**Supplied material:**

· · · · ·

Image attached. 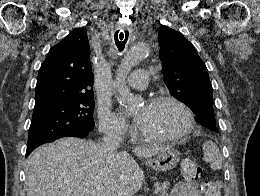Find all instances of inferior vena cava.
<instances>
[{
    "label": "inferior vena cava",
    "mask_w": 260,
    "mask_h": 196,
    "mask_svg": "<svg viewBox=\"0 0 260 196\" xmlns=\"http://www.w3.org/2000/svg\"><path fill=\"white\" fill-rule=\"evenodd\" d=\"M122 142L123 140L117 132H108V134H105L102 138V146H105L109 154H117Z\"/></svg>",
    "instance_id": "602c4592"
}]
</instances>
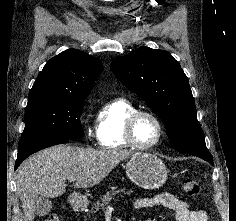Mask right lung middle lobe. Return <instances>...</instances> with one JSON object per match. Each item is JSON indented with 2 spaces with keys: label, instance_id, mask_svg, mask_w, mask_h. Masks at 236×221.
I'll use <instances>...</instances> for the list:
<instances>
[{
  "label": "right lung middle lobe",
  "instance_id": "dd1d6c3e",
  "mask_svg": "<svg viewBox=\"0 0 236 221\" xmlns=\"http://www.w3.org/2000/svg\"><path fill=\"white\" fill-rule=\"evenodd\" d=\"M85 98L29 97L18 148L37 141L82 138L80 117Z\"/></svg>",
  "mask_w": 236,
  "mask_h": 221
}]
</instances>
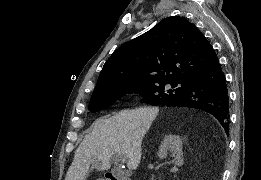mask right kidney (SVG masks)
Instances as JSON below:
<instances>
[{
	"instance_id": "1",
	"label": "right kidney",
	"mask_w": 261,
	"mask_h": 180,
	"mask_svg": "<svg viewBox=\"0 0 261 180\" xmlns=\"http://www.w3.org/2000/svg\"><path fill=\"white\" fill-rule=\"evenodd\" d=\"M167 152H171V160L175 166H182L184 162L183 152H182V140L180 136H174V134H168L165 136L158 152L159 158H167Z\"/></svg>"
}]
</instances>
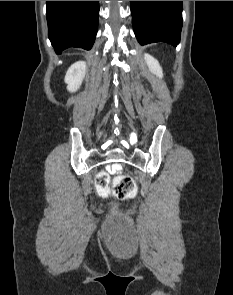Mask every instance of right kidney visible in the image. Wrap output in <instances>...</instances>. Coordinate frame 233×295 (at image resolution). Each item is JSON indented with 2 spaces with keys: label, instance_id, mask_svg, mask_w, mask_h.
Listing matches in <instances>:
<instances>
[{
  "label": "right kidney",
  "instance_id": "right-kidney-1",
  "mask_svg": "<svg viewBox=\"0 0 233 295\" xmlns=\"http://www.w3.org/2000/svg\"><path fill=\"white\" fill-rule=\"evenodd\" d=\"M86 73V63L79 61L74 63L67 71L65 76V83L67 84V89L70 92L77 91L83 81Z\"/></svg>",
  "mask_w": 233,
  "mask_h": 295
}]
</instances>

· · · · ·

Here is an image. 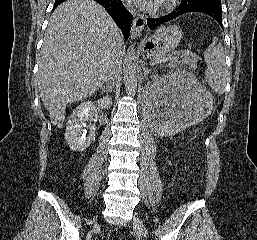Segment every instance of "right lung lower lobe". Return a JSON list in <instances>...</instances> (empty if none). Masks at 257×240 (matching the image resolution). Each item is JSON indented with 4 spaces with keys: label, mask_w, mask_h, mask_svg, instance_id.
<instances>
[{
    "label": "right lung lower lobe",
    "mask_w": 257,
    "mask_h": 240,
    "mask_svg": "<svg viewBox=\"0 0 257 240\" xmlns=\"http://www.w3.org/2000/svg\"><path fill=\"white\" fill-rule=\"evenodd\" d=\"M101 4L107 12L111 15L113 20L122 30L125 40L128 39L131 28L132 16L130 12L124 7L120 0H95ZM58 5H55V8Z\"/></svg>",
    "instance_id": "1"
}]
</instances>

· · · · ·

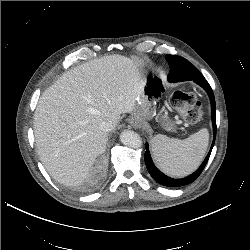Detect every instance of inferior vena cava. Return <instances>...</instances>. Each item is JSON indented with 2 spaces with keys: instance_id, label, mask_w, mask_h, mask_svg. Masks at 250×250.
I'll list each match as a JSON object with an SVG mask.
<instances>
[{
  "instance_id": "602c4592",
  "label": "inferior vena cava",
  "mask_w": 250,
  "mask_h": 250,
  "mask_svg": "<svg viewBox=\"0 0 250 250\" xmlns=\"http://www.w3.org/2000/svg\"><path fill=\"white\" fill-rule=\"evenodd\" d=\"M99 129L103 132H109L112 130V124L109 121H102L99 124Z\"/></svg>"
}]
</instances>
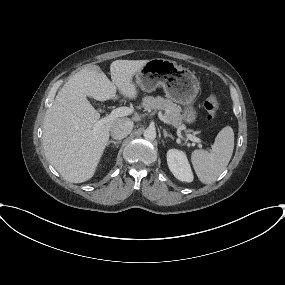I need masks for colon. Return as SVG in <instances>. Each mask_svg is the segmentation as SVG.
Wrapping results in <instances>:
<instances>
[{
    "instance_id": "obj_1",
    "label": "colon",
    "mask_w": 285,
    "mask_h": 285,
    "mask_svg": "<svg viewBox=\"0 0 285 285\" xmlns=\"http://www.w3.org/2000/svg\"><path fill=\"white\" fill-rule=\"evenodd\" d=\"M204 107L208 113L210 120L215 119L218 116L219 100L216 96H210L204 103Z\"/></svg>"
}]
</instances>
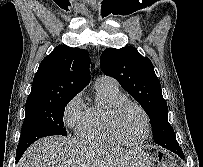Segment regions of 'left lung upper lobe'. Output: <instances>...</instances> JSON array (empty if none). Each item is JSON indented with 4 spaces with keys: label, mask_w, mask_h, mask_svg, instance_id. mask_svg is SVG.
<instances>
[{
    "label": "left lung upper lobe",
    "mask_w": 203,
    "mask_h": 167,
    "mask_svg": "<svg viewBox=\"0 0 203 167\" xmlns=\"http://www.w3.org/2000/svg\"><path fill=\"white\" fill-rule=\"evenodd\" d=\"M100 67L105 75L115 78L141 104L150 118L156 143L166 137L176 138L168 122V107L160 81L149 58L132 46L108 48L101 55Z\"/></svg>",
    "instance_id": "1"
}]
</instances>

· · · · ·

**What is asked:** Rewrite the lines above, from the line with "Mask right lung" up to and including the line with "I'll use <instances>...</instances>", as a numbered list that skips blank lines. Leave the pictures out.

**Solution below:**
1. Mask right lung middle lobe. Return <instances>...</instances> with one JSON object per match. Each item is JSON indented with 2 spaces with keys: label, instance_id, mask_svg, mask_w, mask_h. Masks at 236×221.
2. I'll use <instances>...</instances> for the list:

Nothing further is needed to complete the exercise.